L'intérêt de l'Inde pour la crise financière américaine est largement relayé par la presse locale. Les Indiens démontrent en l'occurrence leur sens de l'adaptation, avec des analystes financiers expliquant comment protéger leurs économies, mais aussi leur goût du débat, axé sur les leçons à tirer des événements.

Naturellement, les Indiens ont exprimé leur inquiétude à l'égard de leur brillante diaspora installée aux Etats-Unis. Car ils sont plus de deux millions à avoir tenté l'aventure américaine, et leur réussite est une source de fierté nationale. «La mort d'un rêve», titrait ainsi, mercredi, le quotidien Times Of India, en relatant la tragédie de l'Indien Karthik Rajaram, conseiller financier à Los Angeles. Celui-ci s'est suicidé après avoir tué son épouse, sa belle-mère et ses trois fils. D'après le journal, la crise financière l'aurait anéanti. De quoi rendre perplexes les enthousiastes et jeunes diplômés indiens.

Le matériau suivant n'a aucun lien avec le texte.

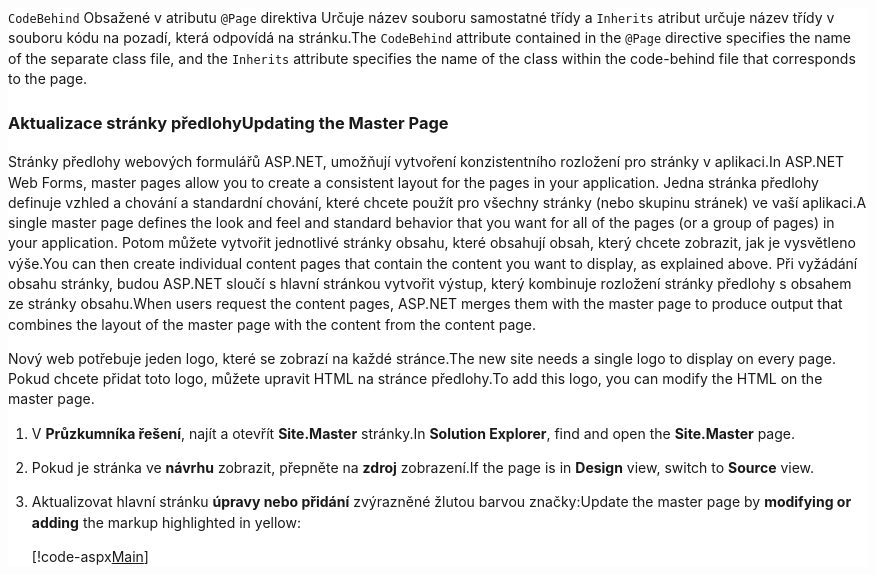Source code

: <span data-ttu-id="1d499-170">`CodeBehind` Obsažené v atributu `@Page` direktiva Určuje název souboru samostatné třídy a `Inherits` atribut určuje název třídy v souboru kódu na pozadí, která odpovídá na stránku.</span><span class="sxs-lookup"><span data-stu-id="1d499-170">The `CodeBehind` attribute contained in the `@Page` directive specifies the name of the separate class file, and the `Inherits` attribute specifies the name of the class within the code-behind file that corresponds to the page.</span></span>

### <a name="updating-the-master-page"></a><span data-ttu-id="1d499-171">Aktualizace stránky předlohy</span><span class="sxs-lookup"><span data-stu-id="1d499-171">Updating the Master Page</span></span>

<span data-ttu-id="1d499-172">Stránky předlohy webových formulářů ASP.NET, umožňují vytvoření konzistentního rozložení pro stránky v aplikaci.</span><span class="sxs-lookup"><span data-stu-id="1d499-172">In ASP.NET Web Forms, master pages allow you to create a consistent layout for the pages in your application.</span></span> <span data-ttu-id="1d499-173">Jedna stránka předlohy definuje vzhled a chování a standardní chování, které chcete použít pro všechny stránky (nebo skupinu stránek) ve vaší aplikaci.</span><span class="sxs-lookup"><span data-stu-id="1d499-173">A single master page defines the look and feel and standard behavior that you want for all of the pages (or a group of pages) in your application.</span></span> <span data-ttu-id="1d499-174">Potom můžete vytvořit jednotlivé stránky obsahu, které obsahují obsah, který chcete zobrazit, jak je vysvětleno výše.</span><span class="sxs-lookup"><span data-stu-id="1d499-174">You can then create individual content pages that contain the content you want to display, as explained above.</span></span> <span data-ttu-id="1d499-175">Při vyžádání obsahu stránky, budou ASP.NET sloučí s hlavní stránkou vytvořit výstup, který kombinuje rozložení stránky předlohy s obsahem ze stránky obsahu.</span><span class="sxs-lookup"><span data-stu-id="1d499-175">When users request the content pages, ASP.NET merges them with the master page to produce output that combines the layout of the master page with the content from the content page.</span></span>

<span data-ttu-id="1d499-176">Nový web potřebuje jeden logo, které se zobrazí na každé stránce.</span><span class="sxs-lookup"><span data-stu-id="1d499-176">The new site needs a single logo to display on every page.</span></span> <span data-ttu-id="1d499-177">Pokud chcete přidat toto logo, můžete upravit HTML na stránce předlohy.</span><span class="sxs-lookup"><span data-stu-id="1d499-177">To add this logo, you can modify the HTML on the master page.</span></span>

1. <span data-ttu-id="1d499-178">V **Průzkumníka řešení**, najít a otevřít **Site.Master** stránky.</span><span class="sxs-lookup"><span data-stu-id="1d499-178">In **Solution Explorer**, find and open the **Site.Master** page.</span></span>
2. <span data-ttu-id="1d499-179">Pokud je stránka ve **návrhu** zobrazit, přepněte na **zdroj** zobrazení.</span><span class="sxs-lookup"><span data-stu-id="1d499-179">If the page is in **Design** view, switch to **Source** view.</span></span>
3. <span data-ttu-id="1d499-180">Aktualizovat hlavní stránku **úpravy nebo přidání** zvýrazněné žlutou barvou značky:</span><span class="sxs-lookup"><span data-stu-id="1d499-180">Update the master page by **modifying or adding** the markup highlighted in yellow:</span></span> 

    [!code-aspx[Main](ui_and_navigation/samples/sample4.aspx?highlight=9,49,76-81,87)]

De la droite nationaliste aux tenants de l'idéologie marxiste, l'Inde abrite des mouvances politiques si diverses qu'elles ont spontanément ressurgi à travers les réactions liées à la crise financière. Le pays est dirigé par une coalition de centre gauche, dont le premier ministre, l'économiste Manmohan Singh, a mis en place des réformes libérales. Il vient même de signer avec les Etats-Unis un accord retentissant en matière de nucléaire civil. Mais pour la gauche, la crise financière serait «la preuve de l'échec du modèle américain». Ses dirigeants ont non seulement demandé au gouvernement de freiner les réformes, mais aussi de resserrer les régulations des marchés indiens.

Des dommages inévitables

La crainte de répercussions néfastes est partagée par tous. «Je suis très inquiet par l'impact de la crise en Inde, admet Sachin Verma, négociant en vin à Delhi. Cela ne peut être que négatif: les prix augmentent et la morosité est déprimante.» Beaucoup veulent croire les prévisions des analystes assurant que l'Inde ne sera pas affectée sur le long terme. «Les marchés indiens se relèveront, mais l'ampleur de ces mécanismes économiques est effrayante», commente ainsi Alex Davis, décorateur d'intérieur, qui se défend de «mettre en cause le capitalisme américain». Certains n'hésitent pas à dénoncer la contamination de la crise américaine, jugée injuste pour les autres pays. «Les Etats-Unis méritent ce qui leur arrive, lâche Bishwadeep Moitra, rédacteur de l'hebdomadaire Outlook. Et ils ont poussé le monde entier à couper les subventions et à libéraliser les marchés. Heureusement, notre marché n'est pas assez imbriqué dans l'économie américaine pour être mis en déroute.»

Un argument repris par les autorités, qui mettent en avant la solidité du protectionnisme indien et de ses banques, mais concèdent des dommages inévitables. Les regards se tournent vers les services informatiques, secteur phare où la plupart des clients sont américains. Mais à la clé, et de l'aveu de Manmohan Singh, l'Inde émergente reste soucieuse d'un enjeu crucial: «le financement de son développement».